17. The blood bag system according to claim 14, wherein

the bag body is configured such that soft sheet materials are layered, and a sealed portion in a periphery of the seat materials is sealed or glued, and

the sealed portion includes a first sealed part in a periphery of the first housing portion, and a second sealed part in a periphery of the second housing portion and formed independently of the first sealed part.

18. The blood bag system according to claim 17, wherein

an external dimension along a width direction of the second sealed part is set smaller than an external dimension along a width direction of the first sealed part.

19. The blood bag system according to claim 14, wherein

the blood inflow portion extends toward the communication path in a state of being configured in a tube-shaped manner, and

an opening of the blood inflow portion is positioned inside the first housing portion.

20. The blood bag system according to claim 14, wherein

an inclined portion close to the communication path toward the first housing portion is formed on a wall surface of the partition, the wall surface configuring the second housing portion.

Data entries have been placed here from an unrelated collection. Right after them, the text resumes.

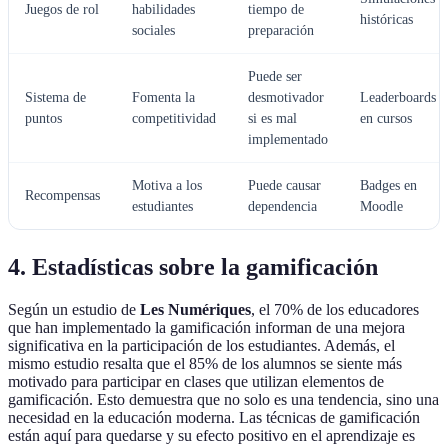
Juegos de rol
habilidades
tiempo de
históricas
sociales
preparación
Puede ser
Sistema de
Fomenta la
desmotivador
Leaderboards
puntos
competitividad
si es mal
en cursos
implementado
Motiva a los
Puede causar
Badges en
Recompensas
estudiantes
dependencia
Moodle
4. Estadísticas sobre la gamificación
Según un estudio de
Les Numériques
, el 70% de los educadores
que han implementado la gamificación informan de una mejora
significativa en la participación de los estudiantes. Además, el
mismo estudio resalta que el 85% de los alumnos se siente más
motivado para participar en clases que utilizan elementos de
gamificación. Esto demuestra que no solo es una tendencia, sino una
necesidad en la educación moderna. Las técnicas de gamificación
están aquí para quedarse y su efecto positivo en el aprendizaje es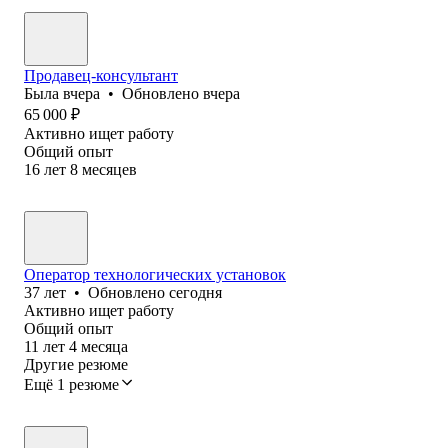
Продавец-консультант
Была
вчера
•
Обновлено
вчера
65 000
₽
Активно ищет работу
Общий опыт
16
лет
8
месяцев
Оператор технологических установок
37
лет
•
Обновлено
сегодня
Активно ищет работу
Общий опыт
11
лет
4
месяца
Другие резюме
Ещё 1 резюме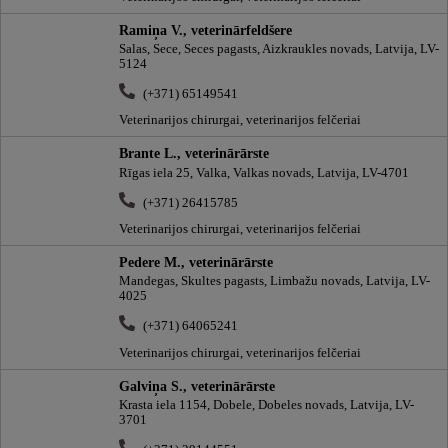
Ramiņa V., veterinārfeldšere
Salas, Sece, Seces pagasts, Aizkraukles novads, Latvija, LV-
5124
(+371) 65149541
Veterinarijos chirurgai, veterinarijos felčeriai
Brante L., veterinārārste
Rīgas iela 25, Valka, Valkas novads, Latvija, LV-4701
(+371) 26415785
Veterinarijos chirurgai, veterinarijos felčeriai
Pedere M., veterinārārste
Mandegas, Skultes pagasts, Limbažu novads, Latvija, LV-
4025
(+371) 64065241
Veterinarijos chirurgai, veterinarijos felčeriai
Galviņa S., veterinārārste
Krasta iela 1154, Dobele, Dobeles novads, Latvija, LV-
3701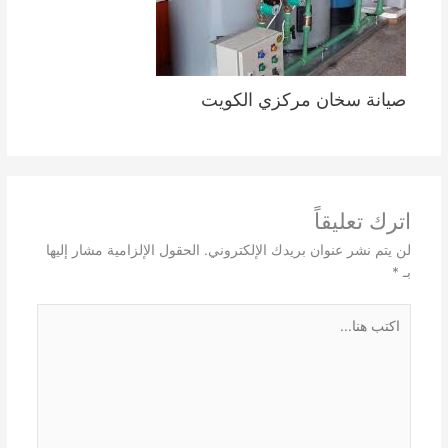
صيانة سخان مركزي الكويت
اترك تعليقاً
لن يتم نشر عنوان بريدك الإلكتروني.
الحقول الإلزامية مشار إليها
بـ
*
اكتب
هنا...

21. The blood bag system according to claim 20, wherein

a flat portion continuing to a side wall surface that configures the first housing portion, in an approximately right angle manner, is formed on a wall surface of the partition, the wall surface configuring the first housing portion.

22. The blood bag system according to claim 14, wherein

a display means with which an amount of blood housed in the bag body is able to be confirmed is attached to a wall portion that configures the communication path.

23. The blood bag system according to claim 14, wherein

the partition extends along a width direction of the bag body in a state of being positioned in an approximately center of the bag body in the width direction, and

a pair of the communication paths is provided at both end sides of the bag body.

24. The blood bag system according to claim 14, wherein

the blood housed in the bag body is initial flow blood.

25. The blood bag system according to claim 14, wherein

all air in the blood bag is housed in the first housing portion, and

only blood is housed in the second housing portion.